Изменить размер шрифта - +

Я зашел, он закрыл дверь и, жестом же все попросив меня пригнуться, прошептал на ухо:

– Спит еще. До свету с боку на бок перекладывался. Я ему уж потом элениум дал – прошлый год мне выписывали, я не пил.

– А мне анальгинчику. Найдешь? – тоже шепотом попросил я.

– Ага, – сказал Макар Петрович. – Сейчас.

Стараясь ступать своей деревяшкой как можно тише, он пошел рыться в бывшей обувной коробке, служащей ему аптечкой, а я, чтобы не шуметь попусту, сел на обитый дерматином черный казенный диван, зажатый с боков двумя этажерками. В соседней комнате, за тонкой фанерной дверью спал мой отец… Родивший меня, вызвавший меня из черного непроницаемого отсутствия, из небытия, из ничего – в вещный, растящий хлеб, сажающий огороды, роющий шахты, производящий ракеты и холодильники, авторучки и ядохимикаты мир. Шестидесятичетырехлетний сырой старик, бормочущий сквозь слезы: «Ты у нас все-таки один… »

– Вот, – подал мне Макар Петрович пакетик анальгина и стакан со вчерашним чаем.

Я выпил таблетку и поставил стакан на стол. Макар Петрович, взяв с одной из этажерок толстенькую, в сочном коричневом переплете книгу, потряс ею над головой.
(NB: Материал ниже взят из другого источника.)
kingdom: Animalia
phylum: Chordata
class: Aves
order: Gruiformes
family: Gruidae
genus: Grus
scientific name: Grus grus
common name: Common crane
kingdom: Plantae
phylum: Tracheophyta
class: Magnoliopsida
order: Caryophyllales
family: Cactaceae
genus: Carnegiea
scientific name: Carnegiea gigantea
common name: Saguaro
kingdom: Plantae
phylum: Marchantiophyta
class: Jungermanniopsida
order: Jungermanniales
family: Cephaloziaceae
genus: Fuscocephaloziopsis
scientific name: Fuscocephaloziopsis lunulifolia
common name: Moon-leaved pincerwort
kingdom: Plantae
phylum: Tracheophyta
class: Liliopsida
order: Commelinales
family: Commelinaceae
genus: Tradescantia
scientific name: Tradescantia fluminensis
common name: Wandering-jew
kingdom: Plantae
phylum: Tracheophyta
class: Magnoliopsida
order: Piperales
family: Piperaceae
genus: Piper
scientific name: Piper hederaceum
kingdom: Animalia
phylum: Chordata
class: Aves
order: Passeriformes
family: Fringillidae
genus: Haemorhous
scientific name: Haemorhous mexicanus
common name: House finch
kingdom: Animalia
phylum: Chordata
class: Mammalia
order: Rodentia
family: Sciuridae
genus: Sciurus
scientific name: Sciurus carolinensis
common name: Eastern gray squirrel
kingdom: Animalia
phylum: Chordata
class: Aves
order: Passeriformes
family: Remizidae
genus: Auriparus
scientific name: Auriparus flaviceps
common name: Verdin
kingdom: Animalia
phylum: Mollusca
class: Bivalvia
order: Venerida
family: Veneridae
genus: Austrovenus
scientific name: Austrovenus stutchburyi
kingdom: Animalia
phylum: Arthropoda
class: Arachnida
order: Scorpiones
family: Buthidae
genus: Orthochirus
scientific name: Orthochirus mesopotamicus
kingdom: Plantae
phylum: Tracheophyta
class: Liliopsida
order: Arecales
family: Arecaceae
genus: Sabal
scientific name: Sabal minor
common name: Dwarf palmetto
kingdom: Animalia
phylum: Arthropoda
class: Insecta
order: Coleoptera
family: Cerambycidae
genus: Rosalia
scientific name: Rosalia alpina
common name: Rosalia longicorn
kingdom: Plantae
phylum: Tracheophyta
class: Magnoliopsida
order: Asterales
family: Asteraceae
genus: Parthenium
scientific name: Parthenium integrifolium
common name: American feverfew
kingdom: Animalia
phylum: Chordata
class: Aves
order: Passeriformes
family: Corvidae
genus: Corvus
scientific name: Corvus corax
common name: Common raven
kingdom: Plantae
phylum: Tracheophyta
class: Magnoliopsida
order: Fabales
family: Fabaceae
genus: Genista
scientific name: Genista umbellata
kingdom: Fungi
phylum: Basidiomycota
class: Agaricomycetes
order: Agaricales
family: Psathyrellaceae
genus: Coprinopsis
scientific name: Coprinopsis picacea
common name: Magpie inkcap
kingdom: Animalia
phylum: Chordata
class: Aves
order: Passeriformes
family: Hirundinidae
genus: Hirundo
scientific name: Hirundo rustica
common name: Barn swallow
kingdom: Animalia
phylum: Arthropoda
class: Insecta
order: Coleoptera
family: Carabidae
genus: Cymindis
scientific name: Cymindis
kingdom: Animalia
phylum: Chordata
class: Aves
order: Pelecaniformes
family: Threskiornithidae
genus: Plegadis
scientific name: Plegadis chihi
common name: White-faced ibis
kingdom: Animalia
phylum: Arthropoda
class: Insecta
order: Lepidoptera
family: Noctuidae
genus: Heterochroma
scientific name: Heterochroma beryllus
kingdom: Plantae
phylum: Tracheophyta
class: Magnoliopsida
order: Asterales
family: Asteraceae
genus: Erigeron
– Вот! – все так же шепотом сказал он, счастливо улыбаясь всем своим лоснящимся толстым лицом. – Леопарди. Изумительно. Послушай, я тебе прочитаю. – Он быстро раскрыл книгу, полистал ее, нетерпеливо слюнявя указательный палец и обтирая его о большой, чтоб был только влажным, и нашел нужное. – Вот! «Каждый из нас, чуть лишь появится на свет, уподобляется человеку, который лег на жесткую и неудобную кровать: едва улегшись, он чувствует, что лежать ему неловко, и начинает ворочаться с боку на бок, то и дело менять место и позу, и так всю ночь, не теряя надежды хоть ненадолго заснуть, а иногда даже думая, что сон уже пришел, пока не наступит срок и он не встанет, ничуть не отдохнув». А, как?

– Это прямо про меня. – Я осторожно, одними пальцами взял у него из рук книгу и, закрыв, посмотрел на обложку, – Тоже всю ночь ворочался. – Я отдал ему книгу и показал свои ладони. В середине их, захватив кое-где пальцы, бугрились белые пузыри мертвой кожи.

– Ну, Виталь Игнатыч! – присвистнул и, спохватившись, оглянулся на дверь в другую комнату Макар Петрович. – Ты это как?

– А! – махнул я рукой. – Бытовая травма. Я к тебе предупредить: я сейчас к открытию в поликлинику двину, проснется отец – пусть ко мне поднимается. Я быстро обернусь.

– Ладно, ладно, – прижимая к себе книгу, покивал Макар Петрович, – не беспокойся, все в порядке будет.

В поликлинике мне прокололи пузыри, смазали ладони синтомициновой мазью, перебинтовали кисти и дали бюллетень на три дня с половинной оплатой.

«На три дня… на три дня…» – бормотал я про себя, идя поликлиничным коридором к выходу.

Неожиданный бюллетень в кармане был как избавление, как спасательный круг, за который я мог уцепиться, чтобы продержаться на плаву эти день, два, три, утрясти в себе всю эту муть, всколыхнувшуюся вдруг во мне под стук колес на вагонной полке вчерашним утром… – совершенно я был не в состоянии сейчас заставить себя идти в сторону комбината.

Макар Петрович с отцом, сидя за столом, пили чай с сухариками, макая их в стаканы.

– Но я, должен вам доложить, с французиком этим знатно потом посчитался… – услышал я отцовский надтреснутый голос, входя в комнату.

– Картошечку и колбасу жареные, Виталь Игнатыч? – пристукнув протезом по полу, повернулся на стуле, обратив ко мне зрячий глаз, Макар Петрович.